BEGIN Data in this exercise

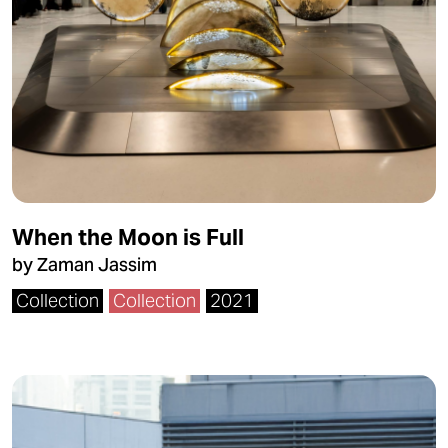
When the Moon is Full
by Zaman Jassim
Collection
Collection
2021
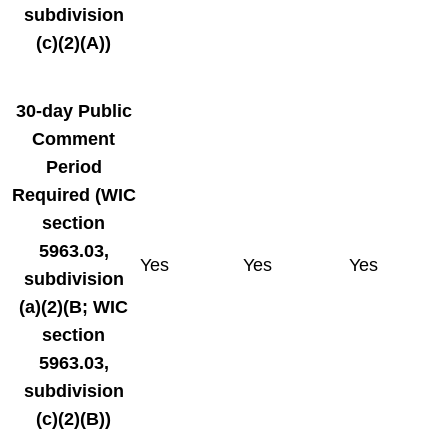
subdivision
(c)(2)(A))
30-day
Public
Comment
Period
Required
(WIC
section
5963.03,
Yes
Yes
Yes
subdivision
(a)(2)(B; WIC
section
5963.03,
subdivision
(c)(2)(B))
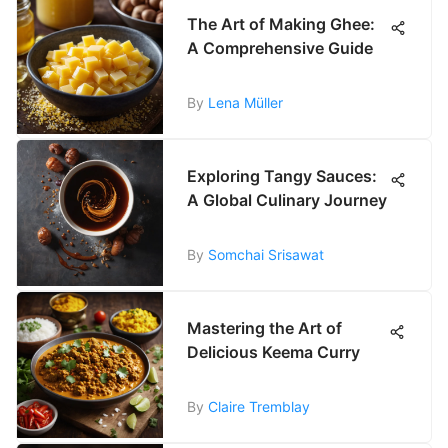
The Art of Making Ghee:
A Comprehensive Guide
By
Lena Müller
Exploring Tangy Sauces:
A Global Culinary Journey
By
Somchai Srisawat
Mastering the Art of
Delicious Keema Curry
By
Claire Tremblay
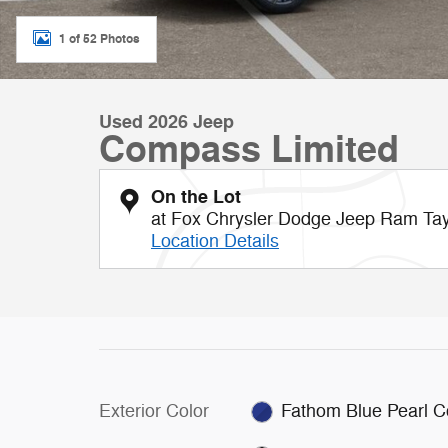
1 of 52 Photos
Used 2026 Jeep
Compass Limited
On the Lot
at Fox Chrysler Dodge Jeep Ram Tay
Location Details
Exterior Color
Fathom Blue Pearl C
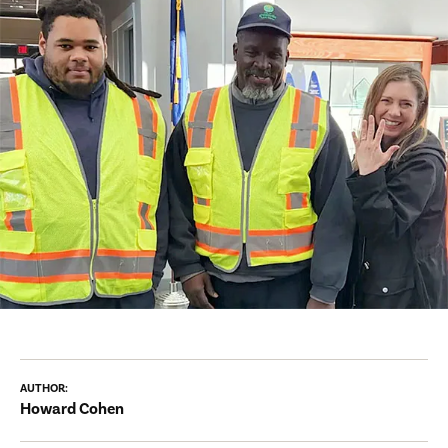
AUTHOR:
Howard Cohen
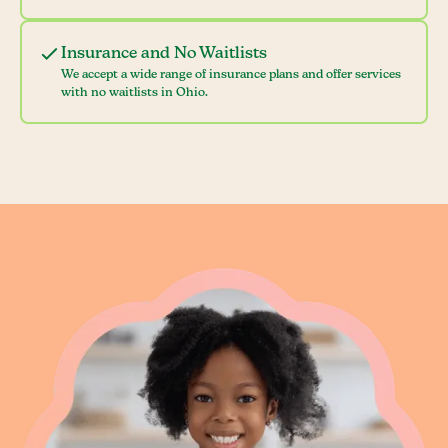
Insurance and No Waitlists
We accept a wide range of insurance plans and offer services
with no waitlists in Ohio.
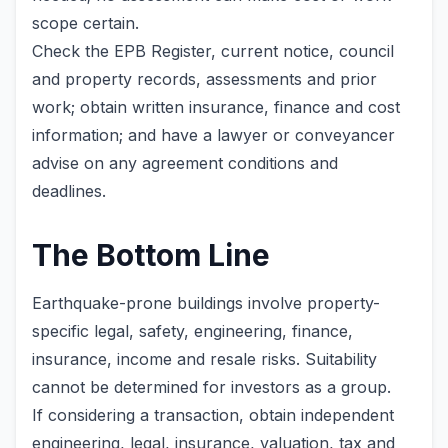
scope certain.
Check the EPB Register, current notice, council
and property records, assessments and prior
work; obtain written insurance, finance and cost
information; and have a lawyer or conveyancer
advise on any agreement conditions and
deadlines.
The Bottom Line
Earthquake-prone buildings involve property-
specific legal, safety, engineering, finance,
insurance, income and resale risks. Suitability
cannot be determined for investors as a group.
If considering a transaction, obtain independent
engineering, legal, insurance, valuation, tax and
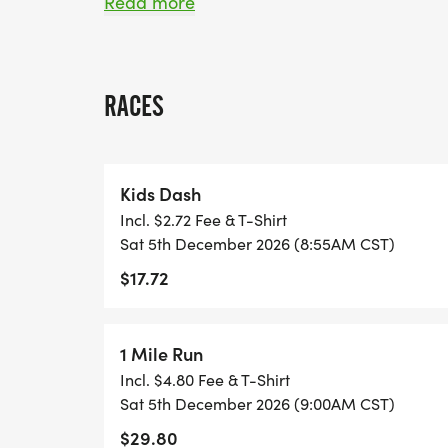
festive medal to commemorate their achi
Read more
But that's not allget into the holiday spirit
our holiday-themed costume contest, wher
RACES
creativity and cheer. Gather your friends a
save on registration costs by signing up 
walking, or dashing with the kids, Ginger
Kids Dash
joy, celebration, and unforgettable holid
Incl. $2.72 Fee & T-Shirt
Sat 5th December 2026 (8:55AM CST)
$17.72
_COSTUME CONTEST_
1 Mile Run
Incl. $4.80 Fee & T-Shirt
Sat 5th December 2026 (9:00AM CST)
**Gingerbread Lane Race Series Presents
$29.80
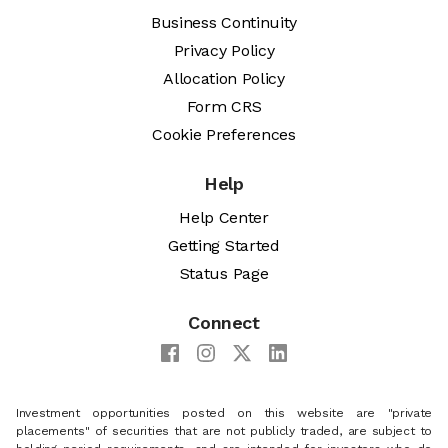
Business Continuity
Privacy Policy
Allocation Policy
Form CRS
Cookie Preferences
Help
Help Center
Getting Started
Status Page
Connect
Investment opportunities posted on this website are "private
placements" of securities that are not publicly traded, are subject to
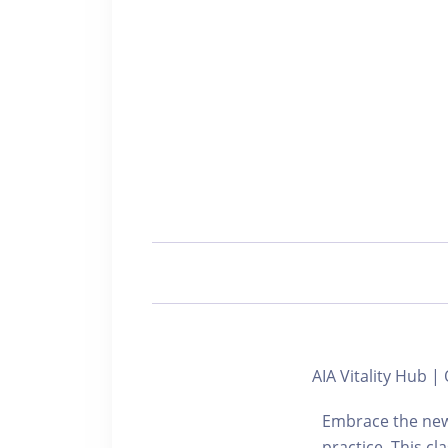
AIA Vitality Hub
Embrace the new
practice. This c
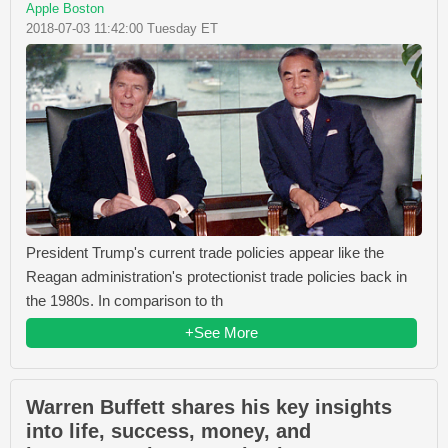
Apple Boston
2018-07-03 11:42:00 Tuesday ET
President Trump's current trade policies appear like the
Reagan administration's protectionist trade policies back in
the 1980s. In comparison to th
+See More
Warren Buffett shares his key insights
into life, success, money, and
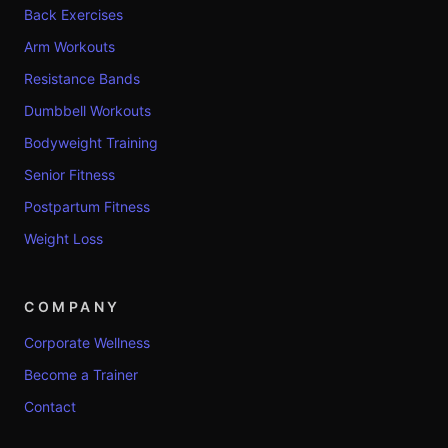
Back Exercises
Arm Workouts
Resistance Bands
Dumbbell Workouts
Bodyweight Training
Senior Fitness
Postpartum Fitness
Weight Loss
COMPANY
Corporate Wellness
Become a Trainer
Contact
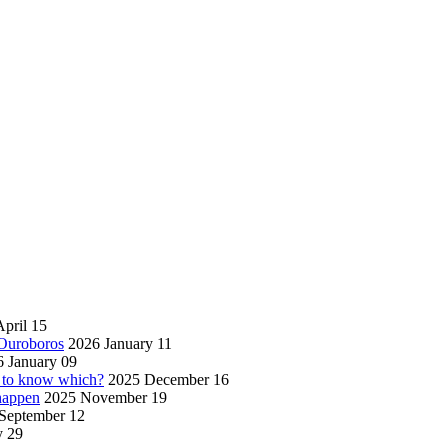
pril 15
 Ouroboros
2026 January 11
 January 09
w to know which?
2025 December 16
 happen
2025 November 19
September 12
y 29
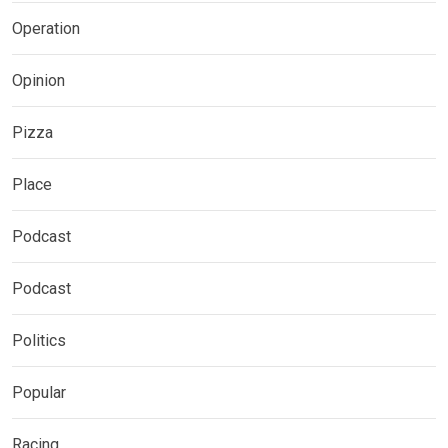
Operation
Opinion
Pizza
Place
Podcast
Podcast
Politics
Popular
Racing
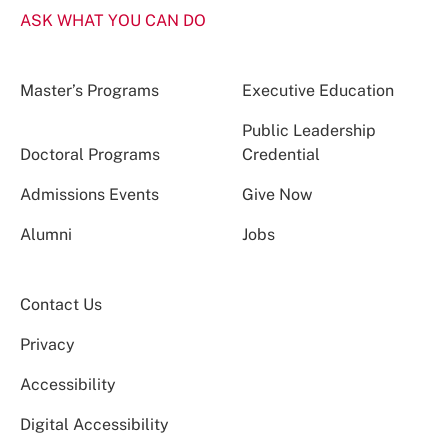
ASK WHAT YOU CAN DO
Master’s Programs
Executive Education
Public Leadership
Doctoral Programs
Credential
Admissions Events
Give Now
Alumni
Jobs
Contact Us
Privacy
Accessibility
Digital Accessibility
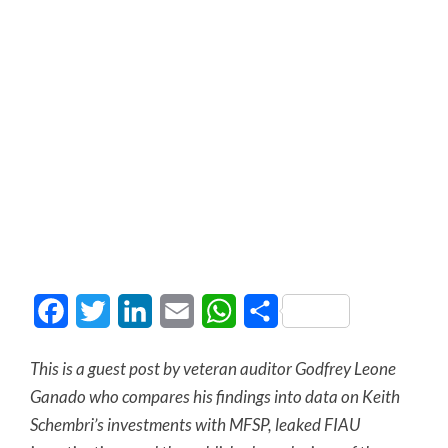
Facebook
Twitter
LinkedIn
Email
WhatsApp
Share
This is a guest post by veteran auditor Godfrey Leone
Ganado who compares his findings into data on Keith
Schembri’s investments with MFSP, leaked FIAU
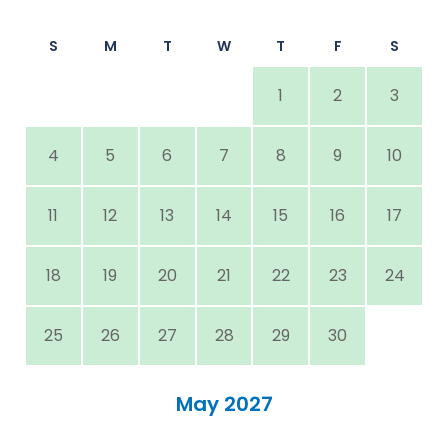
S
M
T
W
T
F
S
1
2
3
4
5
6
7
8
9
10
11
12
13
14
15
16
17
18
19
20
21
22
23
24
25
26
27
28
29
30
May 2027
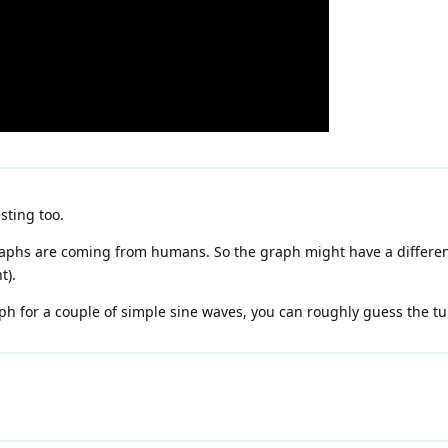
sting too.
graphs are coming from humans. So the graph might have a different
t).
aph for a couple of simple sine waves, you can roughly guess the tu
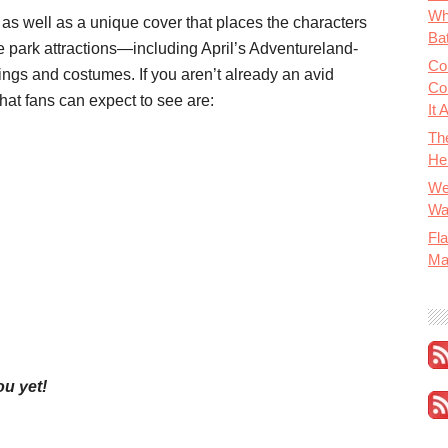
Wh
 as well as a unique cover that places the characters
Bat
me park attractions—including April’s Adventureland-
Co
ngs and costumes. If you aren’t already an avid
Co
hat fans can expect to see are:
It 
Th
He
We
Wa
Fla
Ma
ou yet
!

END Data in this exercise

What you are asked to do:
Since the copy should hold text only, set down each record exactly and leave the pictures out.

Task output:
When the Moon is Full
by Zaman Jassim
Collection
Collection
2021
subdivision
(c)(2)(A))
30-day
Public
Comment
Period
Required
(WIC
section
5963.03,
Yes
Yes
Yes
subdivision
(a)(2)(B; WIC
section
5963.03,
subdivision
(c)(2)(B))
The Art of Making Ghee:
A Comprehensive Guide
By
Lena Müller
Exploring Tangy Sauces:
A Global Culinary Journey
By
Somchai Srisawat
Mastering the Art of
Delicious Keema Curry
By
Claire Tremblay
1 of 52 Photos
Used 2026 Jeep
Compass Limited
On the Lot
at Fox Chrysler Dodge Jeep Ram Tay
Location Details
Exterior Color
Fathom Blue Pearl C
AUTHOR:
Howard Cohen
Insurance and No Waitlists
We accept a wide range of insurance plans and offer services
with no waitlists in Ohio.
scope certain.
Check the EPB Register, current notice, council
and property records, assessments and prior
work; obtain written insurance, finance and cost
information; and have a lawyer or conveyancer
advise on any agreement conditions and
deadlines.
The Bottom Line
Earthquake-prone buildings involve property-
specific legal, safety, engineering, finance,
insurance, income and resale risks. Suitability
cannot be determined for investors as a group.
If considering a transaction, obtain independent
engineering, legal, insurance, valuation, tax and
festive medal to commemorate their achi
Read more
But that's not allget into the holiday spirit
our holiday-themed costume contest, wher
RACES
creativity and cheer. Gather your friends a
save on registration costs by signing up 
walking, or dashing with the kids, Ginger
Kids Dash
joy, celebration, and unforgettable holid
Incl. $2.72 Fee & T-Shirt
Sat 5th December 2026 (8:55AM CST)
$17.72
_COSTUME CONTEST_
1 Mile Run
Incl. $4.80 Fee & T-Shirt
Sat 5th December 2026 (9:00AM CST)
**Gingerbread Lane Race Series Presents
$29.80
Business Continuity
Privacy Policy
Allocation Policy
Form CRS
Cookie Preferences
Help
Help Center
Getting Started
Status Page
Connect
Investment opportunities posted on this website are "private
placements" of securities that are not publicly traded, are subject to
AIA Vitality Hub
Embrace the new
practice. This c
Apple Boston
2018-07-03 11:42:00 Tuesday ET
President Trump's current trade policies appear like the
Reagan administration's protectionist trade policies back in
the 1980s. In comparison to th
+See More
Warren Buffett shares his key insights
into life, success, money, and
Back Exercises
Arm Workouts
Resistance Bands
Dumbbell Workouts
Bodyweight Training
Senior Fitness
Postpartum Fitness
Weight Loss
COMPANY
Corporate Wellness
Become a Trainer
Contact
pril 15
 Ouroboros
2026 January 11
 January 09
w to know which?
2025 December 16
 happen
2025 November 19
September 12
y 29
Operation
Opinion
Pizza
Place
Podcast
Podcast
Politics
Popular
Racing
ASK WHAT YOU CAN DO
Master’s Programs
Executive Education
Public Leadership
Doctoral Programs
Credential
Admissions Events
Give Now
Alumni
Jobs
Contact Us
Privacy
Accessibility
Digital Accessibility
Facebook
Twitter
LinkedIn
Email
WhatsApp
Share
This is a guest post by veteran auditor Godfrey Leone
Ganado who compares his findings into data on Keith
Schembri’s investments with MFSP, leaked FIAU
S
M
T
W
T
F
S
1
2
3
4
5
6
7
8
9
10
11
12
13
14
15
16
17
18
19
20
21
22
23
24
25
26
27
28
29
30
May 2027
sting too.
graphs are coming from humans. So the graph might have a different
t).
aph for a couple of simple sine waves, you can roughly guess the tu
Wh
 as well as a unique cover that places the characters
Bat
me park attractions—including April’s Adventureland-
Co
ngs and costumes. If you aren’t already an avid
Co
hat fans can expect to see are:
It 
Th
He
We
Wa
Fla
Ma
ou yet
!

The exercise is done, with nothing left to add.